Gösterilen Metin -
|
Parmak izlerinin izinde

Parmak uçlarınızdan tuşlara, gözlerinizden ekranlara kelepçelenmiş olduğunuzu düşünün, ürpereceksiniz!



Günün her saatinde, zihinlerimizi sürekli meşgul tutmak üzere planlanmış bir sürü tuzak kurulu çevremizde. Ola ki birinden kurtulduğumuzda bir başkası hazır bekliyor bizi. Hiç boşluk bırakmıyor, aradan sıyrılıp çıkmamıza, bu mahkûmiyet halinin dışındaki herhangi bir başka hale geçmemize izin vermiyorlar. Heveslerimizin bizi içine sürüklediği bu kurgu çok uzun zamandır aynı şekilde devam ediyor ve biz uyuşmuş zihinlerimizle bu yaşadığımızı hayatın kendisi sanıyoruz artık. Her sabah uyanıp bu rutinin içine gönüllü teslim ediyoruz kendimizi.

Sağlanan Malzeme -
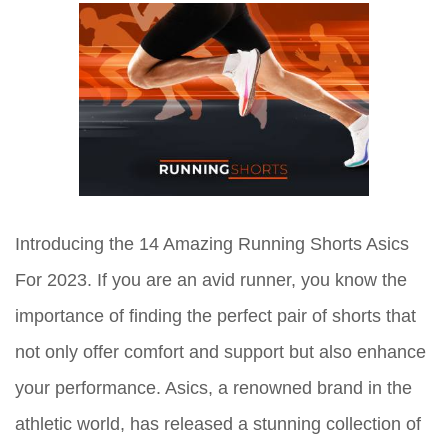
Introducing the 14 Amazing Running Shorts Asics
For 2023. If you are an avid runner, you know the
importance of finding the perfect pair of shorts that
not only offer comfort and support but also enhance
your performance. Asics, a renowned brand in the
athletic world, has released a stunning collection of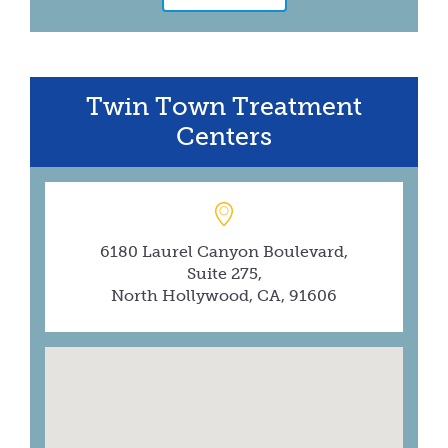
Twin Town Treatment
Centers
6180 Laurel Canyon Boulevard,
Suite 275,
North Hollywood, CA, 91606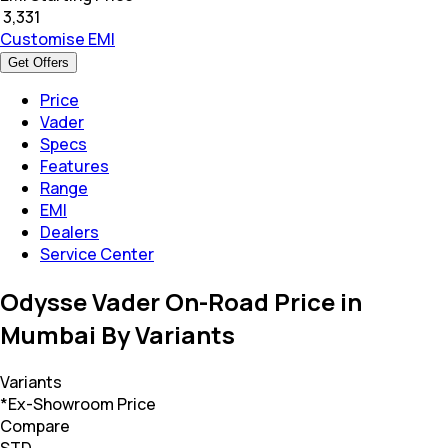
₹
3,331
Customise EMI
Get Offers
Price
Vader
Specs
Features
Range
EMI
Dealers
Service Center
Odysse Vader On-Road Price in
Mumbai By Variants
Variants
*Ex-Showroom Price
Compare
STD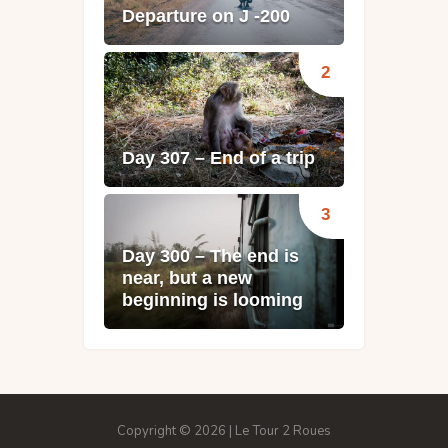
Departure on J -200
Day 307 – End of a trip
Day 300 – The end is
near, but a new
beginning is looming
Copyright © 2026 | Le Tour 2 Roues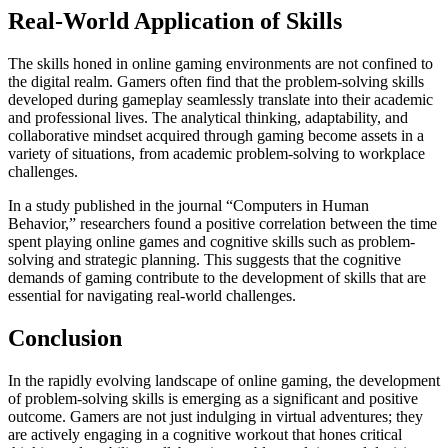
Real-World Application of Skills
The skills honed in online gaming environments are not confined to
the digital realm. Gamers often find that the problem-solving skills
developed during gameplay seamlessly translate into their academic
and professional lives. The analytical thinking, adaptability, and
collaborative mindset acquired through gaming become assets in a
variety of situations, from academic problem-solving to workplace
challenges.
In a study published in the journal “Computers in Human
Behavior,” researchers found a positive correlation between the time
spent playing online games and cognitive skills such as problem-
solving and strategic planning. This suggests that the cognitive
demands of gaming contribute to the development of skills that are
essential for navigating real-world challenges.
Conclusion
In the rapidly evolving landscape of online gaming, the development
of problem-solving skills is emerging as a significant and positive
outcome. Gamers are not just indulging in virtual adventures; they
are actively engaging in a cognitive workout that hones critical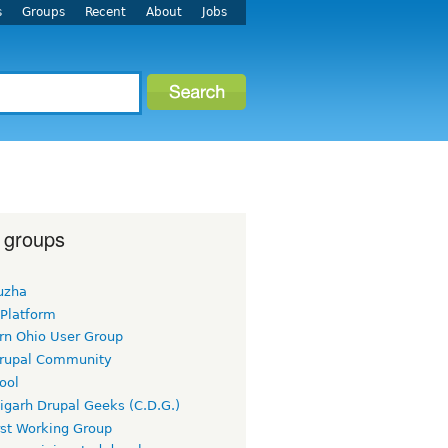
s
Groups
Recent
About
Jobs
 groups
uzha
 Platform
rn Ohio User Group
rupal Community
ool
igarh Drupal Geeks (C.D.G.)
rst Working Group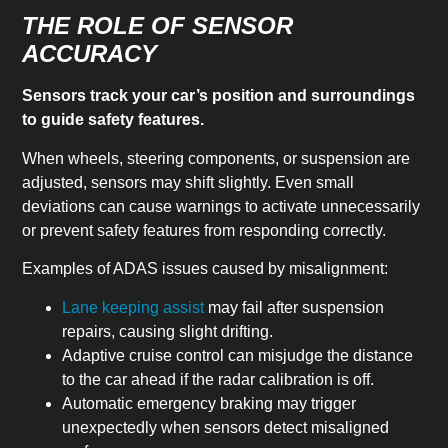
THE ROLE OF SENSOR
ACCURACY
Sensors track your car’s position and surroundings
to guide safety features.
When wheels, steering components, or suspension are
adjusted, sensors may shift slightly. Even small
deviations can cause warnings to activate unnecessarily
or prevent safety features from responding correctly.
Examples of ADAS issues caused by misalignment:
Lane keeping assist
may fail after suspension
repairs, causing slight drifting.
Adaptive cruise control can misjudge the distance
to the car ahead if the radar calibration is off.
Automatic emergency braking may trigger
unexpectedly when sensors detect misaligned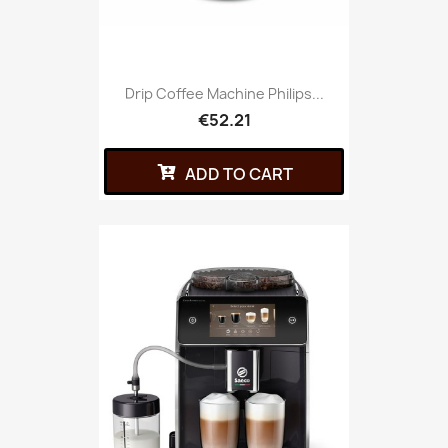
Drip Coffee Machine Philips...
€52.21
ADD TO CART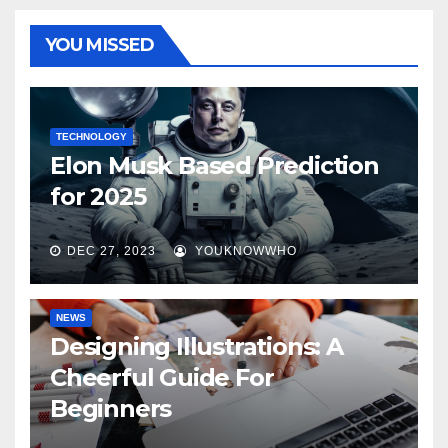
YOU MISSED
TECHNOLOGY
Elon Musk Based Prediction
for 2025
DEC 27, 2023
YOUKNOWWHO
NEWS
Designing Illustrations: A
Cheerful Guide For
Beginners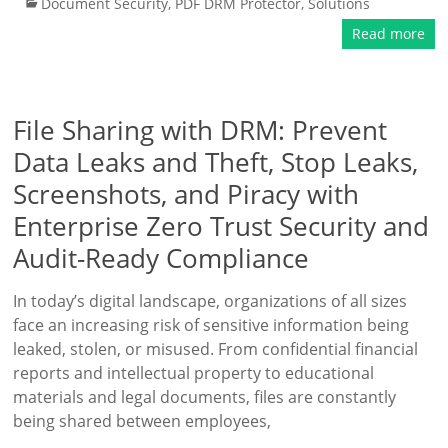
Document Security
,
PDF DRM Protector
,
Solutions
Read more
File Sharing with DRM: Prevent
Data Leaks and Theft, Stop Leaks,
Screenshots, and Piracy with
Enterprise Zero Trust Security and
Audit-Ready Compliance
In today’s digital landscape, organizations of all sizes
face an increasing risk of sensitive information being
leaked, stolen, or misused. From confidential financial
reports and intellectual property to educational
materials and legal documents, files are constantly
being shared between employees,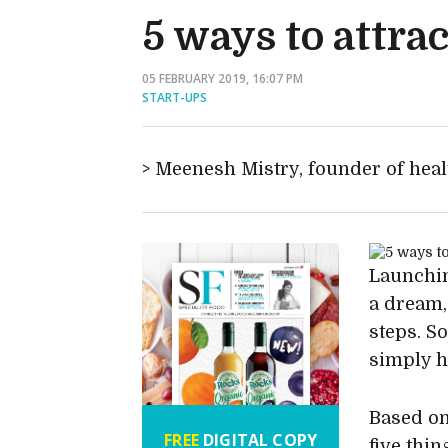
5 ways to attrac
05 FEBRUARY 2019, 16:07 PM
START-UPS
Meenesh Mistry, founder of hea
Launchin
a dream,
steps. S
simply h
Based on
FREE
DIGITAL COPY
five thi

Etkinlikler -
1/ Gösterilen metinde "Günün her saatinde, zihinlerimizi" sözcüklerini içeren ifadeyle açılıp "teslim ediyoruz kendimizi." ile kapanan kısmı hiç değiştirmeden yeniden yazın.
2/ Gösterilen metne göre aşağıdaki soruları yanıtlayın.
(a) Okur, parmak uçlarından nereye kelepçelendiğini düşünmeye çağrılıyor?
(b) Çevremizdeki tuzaklar hangi amaçla planlanmış?
(c) Her sabah uyanınca kendimizi neyin içine gönüllü teslim ediyoruz?
3/ Gösterilen metindeki "Her sabah uyanıp bu rutinin içine gönüllü teslim ediyoruz kendimizi." cümlesini İngilizceye çevirin.
Yalnızca gösterilen metinden yararlanın.

Çözümler -
1/
Günün her saatinde, zihinlerimizi sürekli meşgul tutmak üzere planlanmış bir sürü tuzak kurulu çevremizde. Ola ki birinden kurtulduğumuzda bir başkası hazır bekliyor bizi. Hiç boşluk bırakmıyor, aradan sıyrılıp çıkmamıza, bu mahkûmiyet halinin dışındaki herhangi bir başka hale geçmemize izin vermiyorlar. Heveslerimizin bizi içine sürüklediği bu kurgu çok uzun zamandır aynı şekilde devam ediyor ve biz uyuşmuş zihinlerimizle bu yaşadığımızı hayatın kendisi sanıyoruz artık. Her sabah uyanıp bu rutinin içine gönüllü teslim ediyoruz kendimizi.

2/
(a) Tuşlara.
(b) Günün her saatinde zihinlerimizi sürekli meşgul tutmak üzere.
(c) Bu rutinin içine.

3/ Every morning we wake up and voluntarily surrender ourselves to this routine.